Dataset records:

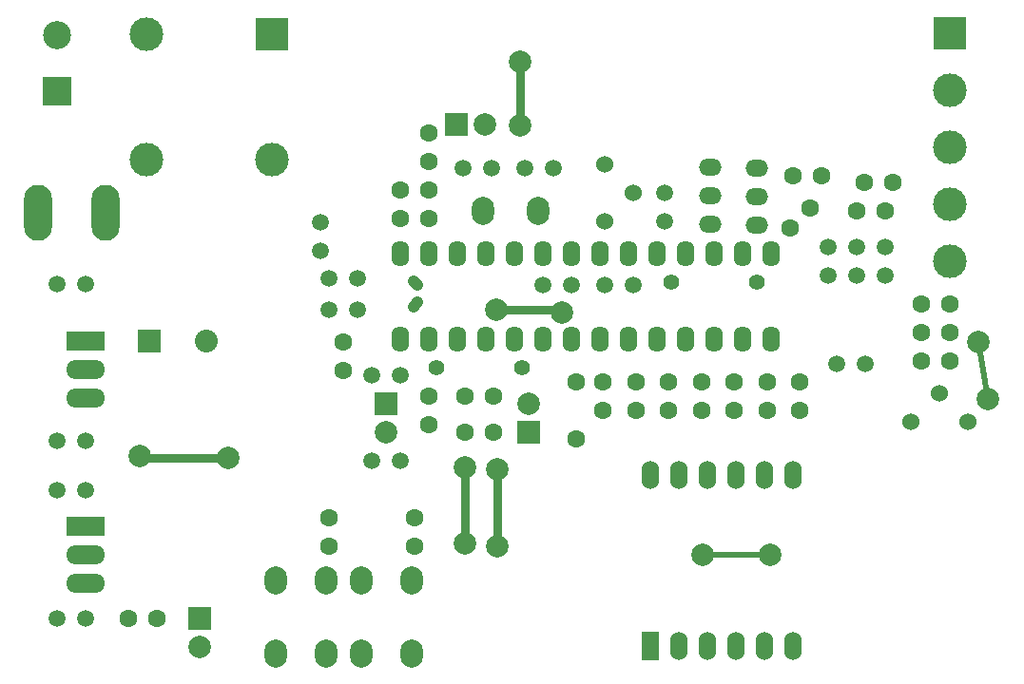
<source format=gbr>
G04 #@! TF.FileFunction,Copper,L1,Top,Signal*
%FSLAX46Y46*%
G04 Gerber Fmt 4.6, Leading zero omitted, Abs format (unit mm)*
G04 Created by KiCad (PCBNEW 4.0.2-4+6225~38~ubuntu14.04.1-stable) date Thu 07 Apr 2016 12:32:57 PM ICT*
%MOMM*%
G01*
G04 APERTURE LIST*
%ADD10C,0.100000*%
%ADD11R,1.524000X2.540000*%
%ADD12O,1.524000X2.540000*%
%ADD13O,2.500000X5.000000*%
%ADD14C,1.524000*%
%ADD15C,3.000000*%
%ADD16R,3.000000X3.000000*%
%ADD17R,2.999740X2.999740*%
%ADD18C,2.999740*%
%ADD19O,1.998980X2.499360*%
%ADD20C,1.000760*%
%ADD21O,1.600000X2.300000*%
%ADD22R,2.500000X2.500000*%
%ADD23C,2.500000*%
%ADD24R,2.000000X2.000000*%
%ADD25C,2.000000*%
%ADD26C,1.501140*%
%ADD27C,1.397000*%
%ADD28O,3.500120X1.699260*%
%ADD29R,3.500120X1.699260*%
%ADD30C,2.032000*%
%ADD31R,2.032000X2.032000*%
%ADD32O,2.000000X2.500000*%
%ADD33O,2.000000X1.520000*%
%ADD34C,1.600000*%
%ADD35C,0.762000*%
%ADD36C,0.254000*%
%ADD37C,0.508000*%
G04 APERTURE END LIST*
D10*
D11*
X165735000Y-132715000D03*
D12*
X168275000Y-132715000D03*
X170815000Y-132715000D03*
X173355000Y-132715000D03*
X175895000Y-132715000D03*
X178435000Y-132715000D03*
X173355000Y-117475000D03*
X175895000Y-117475000D03*
X165735000Y-117475000D03*
X168275000Y-117475000D03*
X178435000Y-117475000D03*
X170815000Y-117475000D03*
D13*
X111246920Y-94107000D03*
X117248940Y-94107000D03*
D14*
X191516000Y-110236000D03*
X194056000Y-112776000D03*
X188976000Y-112776000D03*
X164211000Y-92329000D03*
X161671000Y-94869000D03*
X161671000Y-89789000D03*
D15*
X120904000Y-78232000D03*
X120904000Y-89408000D03*
X132080000Y-89408000D03*
D16*
X132080000Y-78232000D03*
D17*
X192405000Y-78105000D03*
D18*
X192405000Y-83185000D03*
X192405000Y-88265000D03*
X192405000Y-93345000D03*
X192405000Y-98425000D03*
D19*
X150848060Y-93980000D03*
X155729940Y-93980000D03*
D20*
X144645155Y-102484145D02*
X144998977Y-102130323D01*
X144998977Y-100561677D02*
X144645155Y-100207855D01*
D21*
X176530000Y-97790000D03*
X173990000Y-97790000D03*
X171450000Y-97790000D03*
X168910000Y-97790000D03*
X166370000Y-97790000D03*
X163830000Y-97790000D03*
X161290000Y-97790000D03*
X158750000Y-97790000D03*
X156210000Y-97790000D03*
X153670000Y-97790000D03*
X151130000Y-97790000D03*
X148590000Y-97790000D03*
X146050000Y-97790000D03*
X143510000Y-97790000D03*
X143510000Y-105410000D03*
X146050000Y-105410000D03*
X148590000Y-105410000D03*
X151130000Y-105410000D03*
X153670000Y-105410000D03*
X156210000Y-105410000D03*
X158750000Y-105410000D03*
X161290000Y-105410000D03*
X163830000Y-105410000D03*
X166370000Y-105410000D03*
X168910000Y-105410000D03*
X171450000Y-105410000D03*
X173990000Y-105410000D03*
X176530000Y-105410000D03*
D22*
X112903000Y-83312000D03*
D23*
X112903000Y-78312000D03*
D24*
X142240000Y-111125000D03*
D25*
X142240000Y-113665000D03*
D24*
X154940000Y-113665000D03*
D25*
X154940000Y-111125000D03*
D24*
X148463000Y-86233000D03*
D25*
X151003000Y-86233000D03*
D24*
X125603000Y-130302000D03*
D25*
X125603000Y-132842000D03*
D26*
X136398000Y-97536000D03*
X136398000Y-94996000D03*
X140970000Y-116205000D03*
X143510000Y-116205000D03*
X140970000Y-108585000D03*
X143510000Y-108585000D03*
X158750000Y-100584000D03*
X156210000Y-100584000D03*
X151638000Y-90170000D03*
X149098000Y-90170000D03*
X157099000Y-90170000D03*
X154559000Y-90170000D03*
X139700000Y-99949000D03*
X137160000Y-99949000D03*
X115443000Y-130302000D03*
X112903000Y-130302000D03*
X139700000Y-102743000D03*
X137160000Y-102743000D03*
X167005000Y-92329000D03*
X167005000Y-94869000D03*
X115443000Y-118872000D03*
X112903000Y-118872000D03*
X164211000Y-100584000D03*
X161671000Y-100584000D03*
X115443000Y-114427000D03*
X112903000Y-114427000D03*
X182372000Y-107569000D03*
X184912000Y-107569000D03*
X115443000Y-100457000D03*
X112903000Y-100457000D03*
X181610000Y-99695000D03*
X184150000Y-99695000D03*
X181610000Y-97155000D03*
X184150000Y-97155000D03*
X186690000Y-99695000D03*
X186690000Y-97155000D03*
D27*
X175260000Y-100330000D03*
X167640000Y-100330000D03*
D28*
X115443000Y-108077000D03*
X115443000Y-110617000D03*
D29*
X115443000Y-105537000D03*
D28*
X115443000Y-124587000D03*
X115443000Y-127127000D03*
D29*
X115443000Y-122047000D03*
D30*
X126238000Y-105537000D03*
D31*
X121158000Y-105537000D03*
D32*
X136870440Y-133426200D03*
X132369560Y-126923800D03*
X132369560Y-133426200D03*
X136870440Y-126923800D03*
X139989560Y-126923800D03*
X144490440Y-133426200D03*
X144490440Y-126923800D03*
X139989560Y-133426200D03*
D27*
X146685000Y-107950000D03*
X154305000Y-107950000D03*
D33*
X175260000Y-92710000D03*
X175260000Y-90170000D03*
X175260000Y-95250000D03*
X171069000Y-92583000D03*
X171069000Y-90043000D03*
X171069000Y-95123000D03*
D34*
X138430000Y-105664000D03*
X138430000Y-108204000D03*
X187325000Y-91440000D03*
X184785000Y-91440000D03*
X149225000Y-110490000D03*
X151765000Y-110490000D03*
X146050000Y-110490000D03*
X146050000Y-113030000D03*
X149225000Y-113665000D03*
X151765000Y-113665000D03*
X144780000Y-121285000D03*
X144780000Y-123825000D03*
X137160000Y-121285000D03*
X137160000Y-123825000D03*
X161544000Y-109220000D03*
X161544000Y-111760000D03*
X164465000Y-109220000D03*
X164465000Y-111760000D03*
X167386000Y-109220000D03*
X167386000Y-111760000D03*
X170307000Y-109220000D03*
X170307000Y-111760000D03*
X173228000Y-109220000D03*
X173228000Y-111760000D03*
X176149000Y-109220000D03*
X176149000Y-111760000D03*
X179070000Y-109220000D03*
X179070000Y-111760000D03*
X180975000Y-90805000D03*
X178435000Y-90805000D03*
X146050000Y-94615000D03*
X146050000Y-92075000D03*
X179968026Y-93716974D03*
X178171974Y-95513026D03*
X143510000Y-92075000D03*
X143510000Y-94615000D03*
X119253000Y-130302000D03*
X121793000Y-130302000D03*
X189865000Y-104775000D03*
X189865000Y-102235000D03*
X192405000Y-107315000D03*
X189865000Y-107315000D03*
X192405000Y-102235000D03*
X192405000Y-104775000D03*
X184150000Y-93980000D03*
X186690000Y-93980000D03*
X146050000Y-89535000D03*
X146050000Y-86995000D03*
X159131000Y-114300000D03*
X159131000Y-109220000D03*
D25*
X128143000Y-115951000D03*
X120269000Y-115824000D03*
X154178000Y-80645000D03*
X154178000Y-86360000D03*
X149225000Y-116840000D03*
X149225000Y-123571000D03*
X152146000Y-116967000D03*
X152146000Y-123825000D03*
X152019000Y-102743000D03*
X157861000Y-102997000D03*
X170434000Y-124587000D03*
X176403000Y-124587000D03*
X195834000Y-110744000D03*
X194945000Y-105664000D03*
D35*
X120396000Y-115951000D02*
X128143000Y-115951000D01*
X120269000Y-115824000D02*
X120396000Y-115951000D01*
X154178000Y-86360000D02*
X154178000Y-80645000D01*
X149225000Y-123571000D02*
X149225000Y-116840000D01*
X152146000Y-123825000D02*
X152146000Y-116967000D01*
X152019000Y-102743000D02*
X157607000Y-102743000D01*
D36*
X157607000Y-102743000D02*
X157861000Y-102997000D01*
D37*
X170434000Y-124587000D02*
X176403000Y-124587000D01*
X195834000Y-110744000D02*
X194945000Y-105537000D01*
X194945000Y-105537000D02*
X194945000Y-105664000D01*
M02*

</source>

Written task:
From the line with "X120269000Y-115824000D02*" to the final line of the entries above, return every line exactly as written.

Problem solution:
X120269000Y-115824000D02*
X120396000Y-115951000D01*
X154178000Y-86360000D02*
X154178000Y-80645000D01*
X149225000Y-123571000D02*
X149225000Y-116840000D01*
X152146000Y-123825000D02*
X152146000Y-116967000D01*
X152019000Y-102743000D02*
X157607000Y-102743000D01*
D36*
X157607000Y-102743000D02*
X157861000Y-102997000D01*
D37*
X170434000Y-124587000D02*
X176403000Y-124587000D01*
X195834000Y-110744000D02*
X194945000Y-105537000D01*
X194945000Y-105537000D02*
X194945000Y-105664000D01*
M02*

</source>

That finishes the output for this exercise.